You are God. Thank you so much!
But now I have another question:
How did you manage to make the comparison code work if “`a`” does not accept a `property`? (next comes a method with a parameter, this seems clear) Is `position` a `property`? Apparently the code is not mine.

@OriginalBadBoy
I was thinking this was in regard to some sort of area effect weapon rather than a laser type weapon, perhaps a bomb or aura type effect? TBH it wasn’t very clear.

don’t call me “god” please

so, Array.sort_custom will iterate through itself and comparing items by calling a function which is passed in as a parameter.
the function you pass in determines a is before or after b. if a should before b, you should return true, and so on.

you want the nearest to be the first, so just comparing the squared distance (squared distance avoids calculating the square root, so faster) from a and b to the `home_pos`.

and you can now working on your sorted array

1 Like

'm sorry, Ok.
In fact, I used comparison, but every time I ran into an error, apparently because I coded this:

``````func target_sorting(a, b):
if a.distance < b.distance
``````

In this case, the `distance` was a variable with the distance to the target and I assumed that it would turn out:

``````func target_sorting(a, b):
if (187) < (210)
return TRUE
``````

And it was not successful. Thank you a lot !

yeah you reminded me, it can actually code it like this:

``````func target_sorting(a, b):
return a.distance < b.distance
``````

and I thought it should be written like this:

``````a.distance_to(home_pos) < b.distance_to(home_pos)
``````

and it seems that you have learned expression language, like rust? expression language will return the value of a line of code without semicolon you know…

or you may mean:

``````func target_sorting(a, b):
if a.distance < b.distance:
return true
return false
``````

?

1 Like

You’re absolutely right, that’s exactly how I thought of writing it.

``````func target_sorting(a, b):
if a.distance < b.distance:
return true
return false
``````

…and it seems that you have learned expression language, like rust? expression language will return the value of a line of code without semicolon you know…

• No, I didn’t learn it, but apparently it’s time to understand the difference)

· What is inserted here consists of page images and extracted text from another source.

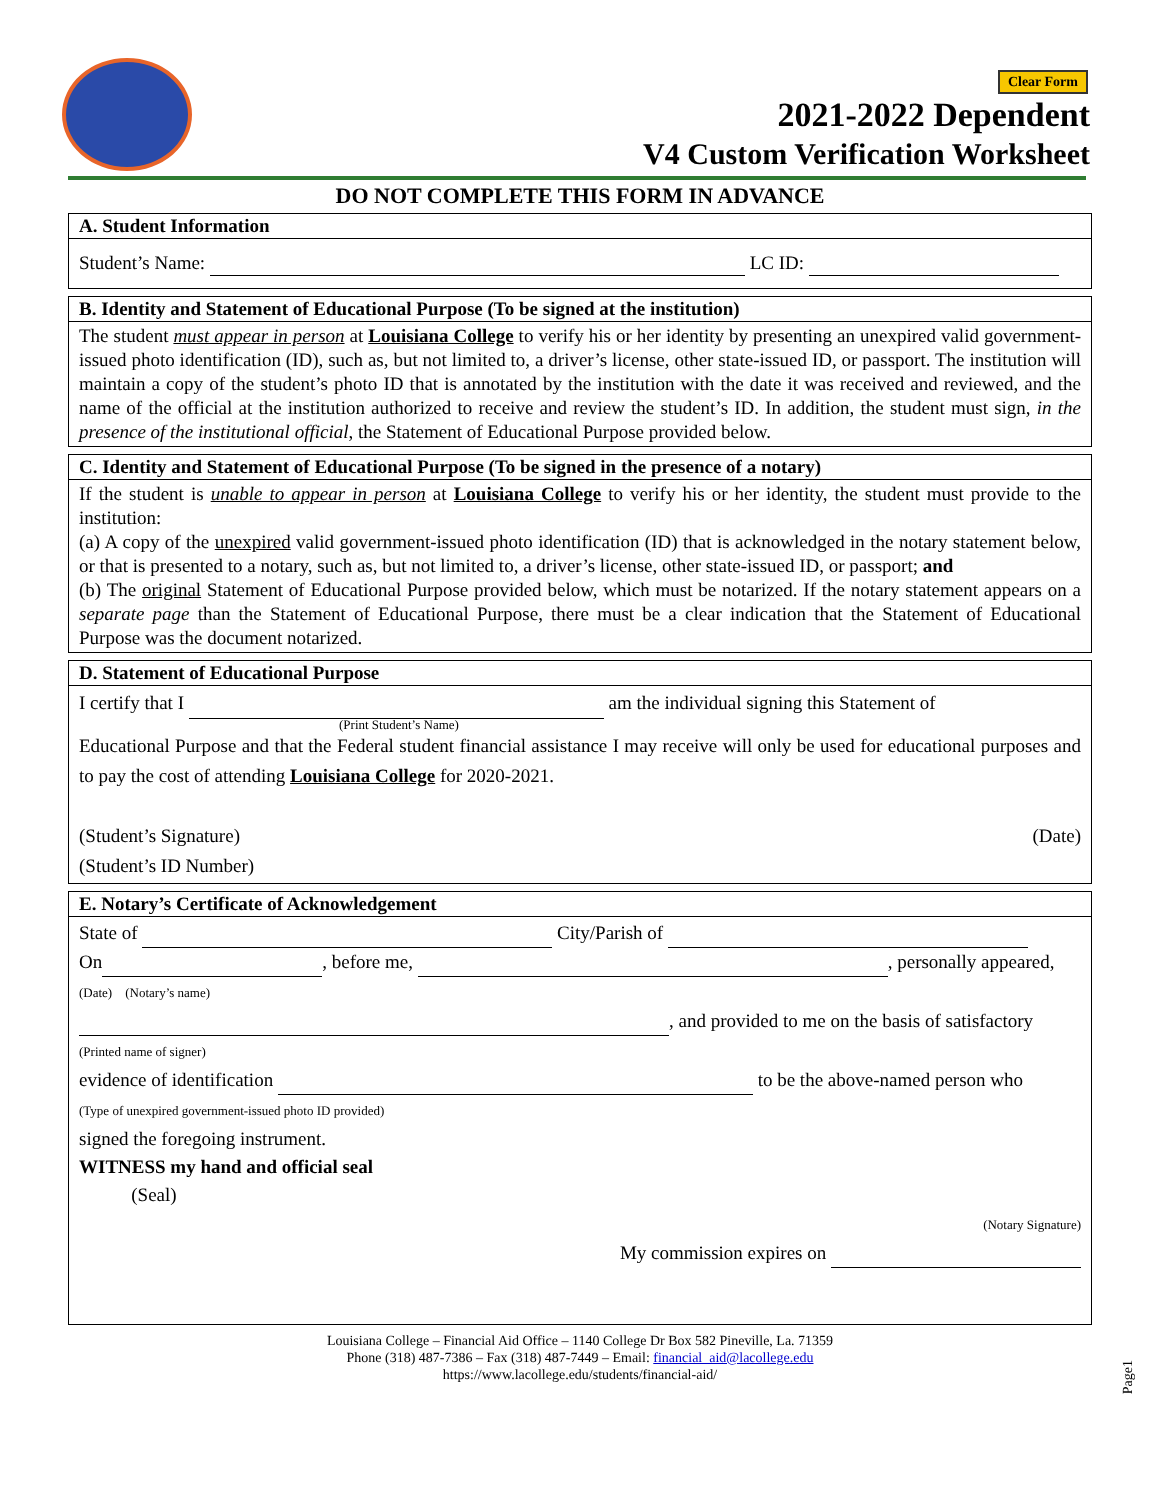Clear Form
2021-2022 Dependent
V4 Custom Verification Worksheet
DO NOT COMPLETE THIS FORM IN ADVANCE
A. Student Information
Student’s Name: LC ID:
B. Identity and Statement of Educational Purpose (To be signed at the institution)
The student must appear in person at Louisiana College to verify his or her identity by presenting an unexpired valid government-issued photo identification (ID), such as, but not limited to, a driver’s license, other state-issued ID, or passport. The institution will maintain a copy of the student’s photo ID that is annotated by the institution with the date it was received and reviewed, and the name of the official at the institution authorized to receive and review the student’s ID. In addition, the student must sign, in the presence of the institutional official, the Statement of Educational Purpose provided below.
C. Identity and Statement of Educational Purpose (To be signed in the presence of a notary)
If the student is unable to appear in person at Louisiana College to verify his or her identity, the student must provide to the institution:
(a) A copy of the unexpired valid government-issued photo identification (ID) that is acknowledged in the notary statement below, or that is presented to a notary, such as, but not limited to, a driver’s license, other state-issued ID, or passport; and
(b) The original Statement of Educational Purpose provided below, which must be notarized. If the notary statement appears on a separate page than the Statement of Educational Purpose, there must be a clear indication that the Statement of Educational Purpose was the document notarized.
D. Statement of Educational Purpose
I certify that I am the individual signing this Statement of
(Print Student’s Name)
Educational Purpose and that the Federal student financial assistance I may receive will only be used for educational purposes and to pay the cost of attending Louisiana College for 2020-2021.
(Student’s Signature) (Date)
(Student’s ID Number)
E. Notary’s Certificate of Acknowledgement
State of City/Parish of
On , before me, , personally appeared,
(Date) (Notary’s name)
, and provided to me on the basis of satisfactory
(Printed name of signer)
evidence of identification to be the above-named person who
(Type of unexpired government-issued photo ID provided)
signed the foregoing instrument.
WITNESS my hand and official seal
(Seal)
(Notary Signature)
My commission expires on
Louisiana College – Financial Aid Office – 1140 College Dr Box 582 Pineville, La. 71359
Phone (318) 487-7386 – Fax (318) 487-7449 – Email: financial_aid@lacollege.edu
https://www.lacollege.edu/students/financial-aid/
Page1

After reading your code, I realized the main mistake: if you parse the MY code with variables (substitute the values of the variables), you get:
“(`a`)Object. (`distance`)Object.get distance(starting point) —> `Object.189`”.
It turns out I’m not calling a method on an object…And of course it will give an error that the compiler cannot obtain the data, because base “Object”.

1 Like

It’s kind of silly when I found it could be written as:

``````func target_sorting(a, b):
return a.distance_to(home_pos) < b.distance_to(home_pos)
``````

since if is checking the `bool` value of the expression, then why we just return that?